The study discussed looked at the ability of thiazide diuretics to increase bone density. This is not an FDA labelled use but in theory the mechanism of action of the drug corresponds to increased calcium reabsorption (in the process of increasing sodium and water excretion). LaCroix and colleagues looked at its use in this manner.
The study looked at 205 women and 115 men all between the ages of 60 and 79 who were not antihypertensive nor did they have osteoporosis. A double blind study in which participants received a daily dose of 12.5 mg hydrochlorothiazide (HCTZ), 25 mg HCTZ or a placebo was used to evaluate this. They were to take their assigned medication once by mouth daily for three years. They would check in with monthly appointments to have their blood pressure monitored since the medication of course has an effect on lowering blood pressure. Also every 6 they would have their bone densities examined using an x-ray densitometer.
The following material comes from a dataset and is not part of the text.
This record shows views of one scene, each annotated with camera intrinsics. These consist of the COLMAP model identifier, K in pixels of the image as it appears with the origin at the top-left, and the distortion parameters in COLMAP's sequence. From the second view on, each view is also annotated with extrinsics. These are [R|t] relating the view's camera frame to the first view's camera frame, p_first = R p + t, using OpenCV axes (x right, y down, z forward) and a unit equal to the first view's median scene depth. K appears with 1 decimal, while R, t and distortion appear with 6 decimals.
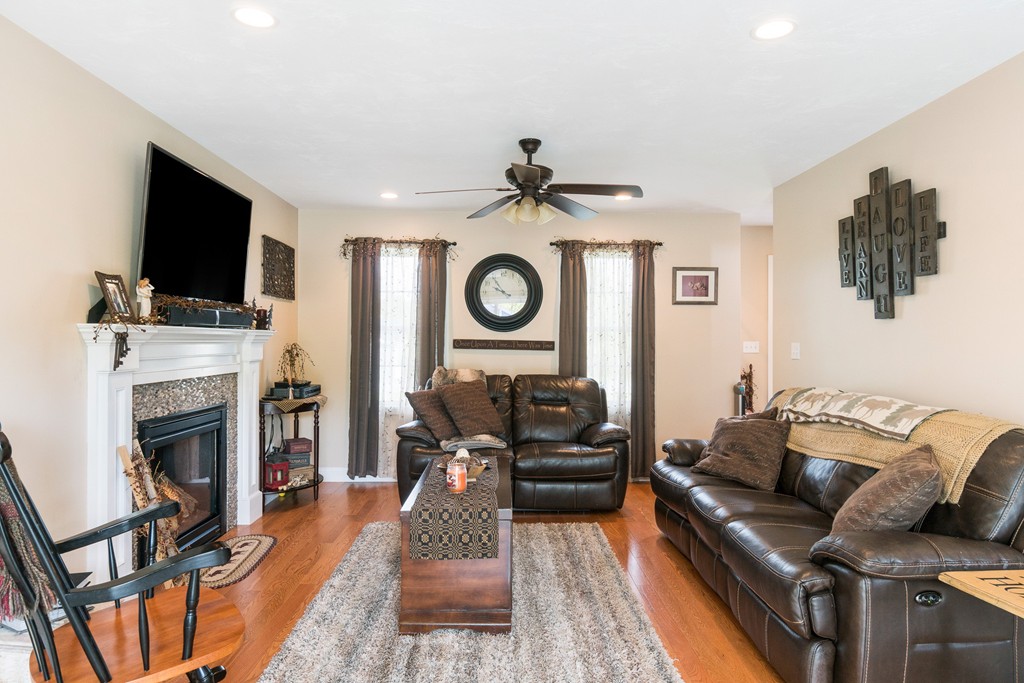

The results of this study showed a slight (but significant) difference in the change in bone density in the 25 mg group and the placebo group after 36 months. There was a greater reduction in bone density in the group that was taking the placebo than the other two groups, while there was not a significant difference in the reduction in bone density between the group taking the higher dose of HCTZ than the group taking the lower dose. While the 25 mg group had seen a 0.61% increase in bone density, the placebo group had seen 0.32% decrease in bone density.
The results of this study showed that hydrochlorothiazide could assist in slowing the reduction in bone density in older patients. It may not do this in a way that would make this medication an appropriate monotherapy; however it may have a place a adjunctive therapy alongside calcium/vitamin D supplementation and in more serious cases bisphosphonates.
LaCroix A, Ott S, Ichikawa L, et al. Low-dose hydrochlorothiazide and preservation of bone mineral. Ann Intern Med. 2000;133(7):516-26.
Ann Intern Med. 2000;133(&):516-26
Eguale and colleagues conducted a study to monitor and evaluate the off-label use of prescription medications and adverse drug events (ADE) in adults. The authors conducted a prospective cohort study of adult patients who visited a primary care physician in Quebec, Canada who participated in the Medical Office of the XXIst Century (MOXXI) research program and received a prescription for a medication between January 1, 2005 and December 30, 2009. The MOXXI physicians use an electronic health record (EHR) that integrates beneficiary, medical and pharmacy claims information together. The EHR requires that the physician document the indication for the medication, reasons for dose modifications and discontinuations and details related to any ADE. Indications were considered off-label if they were not approved by Health Canada (Canada’s FDA equivalent). A drug information database was used to classify the level of evidence supporting the use of the medications for the off-label indications. Strong evidence was defined as medication effective or favorable efficacy for off-label indication, medication is recommended for most patients with indication, and there are studies of efficacy, including at least one randomized controlled trial. In brief, the study included 46,021 patients who received 151,305 prescriptions of which 11.8% were prescribed off-label. The indication for use was not supported by strong evidence 80.9% of the time. The overall incidence of ADEs for all medications was 13.2 per 10,000 person-months. There was a 44% increase in risk of ADEs when medications were used off-label compared with on-label use. There were higher rates of ADE when the off-label use lacked strong evidence. The authors noted that the elderly and patients who frequent physicians may be overrepresented in their data. The authors concluded that the off-label use of medications is a risk factor for ADE.
JAMA Intern Med. 2016;176(1):55-63
Off-label use of medications is complicated. The editorial that accompanies the Eguale paper discusses some of in the issues, including the potential changes to off-label promotion of medications, the allowance of prescribers to write for off-label medication use, and the lack of surprise of the study’s results. How can EHRs in the US become more sophisticated and user friendly to allow for more clear documentation of off-label use of medications to allow for more thoughtful intervention? How can pharmacists help with the safe and effective use of medications, particularly when off-label use is being considered?